In the early 1900’s, infections finished off most of us. Specifically influenza, pneumonia, tuberculosis and diarrheal illnesses. With the discovery of Penicillin in 1928 and it increasing use over the next couple of decades, infections had be eliminated as a “Top 5” cause of death by 1950. An interesting fact to observe in the infographic to the left is that heart disease was killing a huge portion of the population but by 2010, it had begun to decrease dramatically. Doctors feel this is mostly due to management of high blood pressure and high cholesterol in the primary care setting as well as life saving procedures such as heart bypass and angioplasty.
Another interesting development was COPD/emphysema moving up to the 3rd leading cause of death in 2010. As we all now know, we having smoking to thank for this cause of death (as well as a lot of heart disease, stroke and cancers). If you are considering quitting this year, Evolve Medical would love to help you! (Schedule a visit now: www.emc4me.com)
Doctors without education?!
Doctors were educated by a college degree was not a requirement for admission to “medical school”. In fact, there were hundreds of “medical schools”–more than in any other country. Most of these were for-profit institutions that churned out terrible doctors. “Low educational standards made American medical practice decidedly inferior to medical practice almost anywhere else in the civilized world,” according to Robert McCarty.
In 1915 American medical schools were closing as a result of a 1910 scathing report (The Flexner Report) and serious reform was underway. In fact, the teenaged Johns Hopkins School of Medicine which had opened in 1893 was the model for the nations other medical schools. And of course there was no such thing as primary care.
Over-the-counter medicine: Marijuana, nicotine, cocaine, heroin and morphine
It’s amazing to be transported back to the pharmacies of 1915. Drug companies like Parke, Davis promote their codeine and cannabis-laced drops by declaring simply, “We suggest Cosadein to Relieve Coughs.”

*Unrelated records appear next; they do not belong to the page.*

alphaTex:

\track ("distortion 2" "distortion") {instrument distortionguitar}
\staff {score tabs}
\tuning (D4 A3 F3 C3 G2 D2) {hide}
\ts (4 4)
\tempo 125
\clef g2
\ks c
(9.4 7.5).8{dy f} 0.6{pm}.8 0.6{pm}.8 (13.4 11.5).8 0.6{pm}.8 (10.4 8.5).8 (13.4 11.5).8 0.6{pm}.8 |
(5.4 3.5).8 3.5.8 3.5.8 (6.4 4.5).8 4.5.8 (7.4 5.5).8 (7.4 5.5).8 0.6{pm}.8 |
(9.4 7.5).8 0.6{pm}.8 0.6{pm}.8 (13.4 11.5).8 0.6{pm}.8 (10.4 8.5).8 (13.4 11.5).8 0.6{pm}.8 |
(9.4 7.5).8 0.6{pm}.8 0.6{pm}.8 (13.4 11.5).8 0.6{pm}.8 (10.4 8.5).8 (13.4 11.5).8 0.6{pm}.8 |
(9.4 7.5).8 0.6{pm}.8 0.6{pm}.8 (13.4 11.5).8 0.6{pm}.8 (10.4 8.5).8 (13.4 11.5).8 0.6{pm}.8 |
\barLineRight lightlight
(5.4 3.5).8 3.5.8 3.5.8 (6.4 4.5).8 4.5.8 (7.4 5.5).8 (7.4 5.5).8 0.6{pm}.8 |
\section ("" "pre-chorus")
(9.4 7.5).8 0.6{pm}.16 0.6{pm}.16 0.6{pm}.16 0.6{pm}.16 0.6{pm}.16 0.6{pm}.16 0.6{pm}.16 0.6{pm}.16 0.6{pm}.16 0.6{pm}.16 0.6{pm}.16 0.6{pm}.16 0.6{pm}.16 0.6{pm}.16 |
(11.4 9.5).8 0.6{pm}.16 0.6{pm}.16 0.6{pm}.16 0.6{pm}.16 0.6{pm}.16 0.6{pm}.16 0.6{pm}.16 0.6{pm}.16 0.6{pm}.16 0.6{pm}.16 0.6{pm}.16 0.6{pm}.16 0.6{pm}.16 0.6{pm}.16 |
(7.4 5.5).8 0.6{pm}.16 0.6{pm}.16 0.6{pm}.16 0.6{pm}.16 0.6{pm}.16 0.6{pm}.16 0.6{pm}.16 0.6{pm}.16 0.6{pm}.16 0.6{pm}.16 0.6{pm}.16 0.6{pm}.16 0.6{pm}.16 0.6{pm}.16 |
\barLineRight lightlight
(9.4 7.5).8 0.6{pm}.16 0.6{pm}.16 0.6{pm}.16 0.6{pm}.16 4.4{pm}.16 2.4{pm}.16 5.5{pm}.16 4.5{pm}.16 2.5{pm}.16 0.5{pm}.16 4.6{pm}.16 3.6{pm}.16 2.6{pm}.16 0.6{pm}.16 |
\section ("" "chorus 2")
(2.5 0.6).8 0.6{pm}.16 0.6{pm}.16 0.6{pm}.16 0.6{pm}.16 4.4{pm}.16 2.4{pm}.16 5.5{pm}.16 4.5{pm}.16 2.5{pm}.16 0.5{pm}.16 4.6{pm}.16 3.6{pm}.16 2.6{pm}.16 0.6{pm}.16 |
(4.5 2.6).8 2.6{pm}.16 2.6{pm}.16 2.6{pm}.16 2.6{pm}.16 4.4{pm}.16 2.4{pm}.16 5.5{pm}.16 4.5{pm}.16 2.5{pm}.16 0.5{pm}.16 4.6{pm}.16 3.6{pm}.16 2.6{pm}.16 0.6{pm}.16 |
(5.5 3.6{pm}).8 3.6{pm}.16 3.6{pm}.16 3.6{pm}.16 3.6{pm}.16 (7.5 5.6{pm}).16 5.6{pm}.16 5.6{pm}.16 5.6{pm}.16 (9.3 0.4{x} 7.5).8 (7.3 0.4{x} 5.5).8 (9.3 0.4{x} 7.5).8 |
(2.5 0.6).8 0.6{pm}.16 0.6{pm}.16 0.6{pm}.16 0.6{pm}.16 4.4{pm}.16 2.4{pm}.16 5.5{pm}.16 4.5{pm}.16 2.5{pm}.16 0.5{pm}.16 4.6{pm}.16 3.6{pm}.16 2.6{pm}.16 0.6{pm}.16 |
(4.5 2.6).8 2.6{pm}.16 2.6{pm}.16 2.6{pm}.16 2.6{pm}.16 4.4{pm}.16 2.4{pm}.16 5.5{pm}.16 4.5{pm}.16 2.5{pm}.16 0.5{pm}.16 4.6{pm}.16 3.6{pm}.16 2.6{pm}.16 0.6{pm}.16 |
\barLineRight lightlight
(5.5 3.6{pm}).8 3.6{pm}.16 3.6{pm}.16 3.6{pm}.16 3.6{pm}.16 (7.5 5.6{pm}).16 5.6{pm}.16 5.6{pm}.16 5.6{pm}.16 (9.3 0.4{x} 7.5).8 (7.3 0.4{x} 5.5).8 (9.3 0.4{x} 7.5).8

Pabst Extract alcohol tonic proclaims, “The joys of motherhood are increased tenfold when both mother and babe enjoy perfect health.”
Dr. Batty’s–brand Asthma Cigarettes (left) advertised,“Effectively Treats: Asthma, Hay Fever, Foul Breath, and All Diseases of the Throat.” Dr. Batty’s-brand was responsible enough to place the first ever cigarette’s warning, “Not recommended for children under 6.”
But within a decade or so from 1915, so many adults and children were dying from non-listed ingredients, such as the morphine in Mrs. Winslow’s Soothing Syrup that the United States began to take action.
Even Sigmund Freud was convinced of the usefulness of OTC cocaine when he wrote this, “I take very small doses of it regularly against depression and against indigestion and with the most brilliant of success.” In fact, Freud would tout cocaine as the cure for morphine dependency. But within 2 years he had to treat himself for his own addiction.
100 years ago and primary care
It is hard to imagine our country seeing so much change over 100 years but exciting to imagine the amazing innovations we may see from 2015 to 2115. Primary care wasn’t even invented–and if it had been, there wasn’t much that could be recommended to alter how long someone would live. In fact, some of the recommendations, such as good old Dr. Batty’s cigarettes for breathing problems, probably would not have helped. Today we have amazing opportunities to extend our lives through better, healthier living. At Evolve Direct Primary Care, we work every day to help our patients filter through all of the recommendations that are out there and help them to be sure that they are keeping up with the most important ones.